What to produce
What is needed here is an exact repetition of the records below, beginning at the line that has "I don’t think it’s" and stopping after the line that has "### It may be too large of an abstraction".

Data supplied
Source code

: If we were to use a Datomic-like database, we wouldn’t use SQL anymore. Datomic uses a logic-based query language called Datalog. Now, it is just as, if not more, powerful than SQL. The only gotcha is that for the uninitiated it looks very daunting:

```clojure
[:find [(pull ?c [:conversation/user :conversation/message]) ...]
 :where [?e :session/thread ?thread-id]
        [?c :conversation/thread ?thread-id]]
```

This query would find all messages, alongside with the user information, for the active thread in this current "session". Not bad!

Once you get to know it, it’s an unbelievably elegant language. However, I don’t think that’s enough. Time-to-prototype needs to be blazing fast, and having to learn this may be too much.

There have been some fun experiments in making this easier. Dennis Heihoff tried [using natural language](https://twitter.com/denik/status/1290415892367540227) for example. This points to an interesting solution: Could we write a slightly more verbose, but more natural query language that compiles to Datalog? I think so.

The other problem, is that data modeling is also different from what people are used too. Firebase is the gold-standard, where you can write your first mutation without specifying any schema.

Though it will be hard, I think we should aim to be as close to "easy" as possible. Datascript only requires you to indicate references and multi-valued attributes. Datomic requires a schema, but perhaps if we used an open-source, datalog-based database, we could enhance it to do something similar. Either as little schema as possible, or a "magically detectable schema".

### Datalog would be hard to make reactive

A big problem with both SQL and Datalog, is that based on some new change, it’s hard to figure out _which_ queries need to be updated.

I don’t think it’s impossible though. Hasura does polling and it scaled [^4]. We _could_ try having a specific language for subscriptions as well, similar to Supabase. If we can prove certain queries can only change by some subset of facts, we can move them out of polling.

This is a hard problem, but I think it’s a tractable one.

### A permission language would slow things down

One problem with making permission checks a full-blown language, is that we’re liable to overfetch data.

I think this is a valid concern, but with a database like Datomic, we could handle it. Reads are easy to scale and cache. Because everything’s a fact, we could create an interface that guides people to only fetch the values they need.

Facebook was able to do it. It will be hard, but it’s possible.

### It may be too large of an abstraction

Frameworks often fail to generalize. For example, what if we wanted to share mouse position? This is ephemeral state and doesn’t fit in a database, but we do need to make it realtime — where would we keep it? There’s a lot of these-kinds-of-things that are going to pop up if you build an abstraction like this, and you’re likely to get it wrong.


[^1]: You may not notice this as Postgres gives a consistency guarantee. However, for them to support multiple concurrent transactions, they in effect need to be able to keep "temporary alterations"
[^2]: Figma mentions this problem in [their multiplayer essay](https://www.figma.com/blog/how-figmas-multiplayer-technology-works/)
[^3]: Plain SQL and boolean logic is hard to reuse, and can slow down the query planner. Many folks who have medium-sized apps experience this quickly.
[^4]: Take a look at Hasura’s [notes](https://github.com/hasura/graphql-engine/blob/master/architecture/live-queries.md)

Task response
I don’t think it’s impossible though. Hasura does polling and it scaled [^4]. We _could_ try having a specific language for subscriptions as well, similar to Supabase. If we can prove certain queries can only change by some subset of facts, we can move them out of polling.

This is a hard problem, but I think it’s a tractable one.

### A permission language would slow things down

One problem with making permission checks a full-blown language, is that we’re liable to overfetch data.

I think this is a valid concern, but with a database like Datomic, we could handle it. Reads are easy to scale and cache. Because everything’s a fact, we could create an interface that guides people to only fetch the values they need.

Facebook was able to do it. It will be hard, but it’s possible.

### It may be too large of an abstraction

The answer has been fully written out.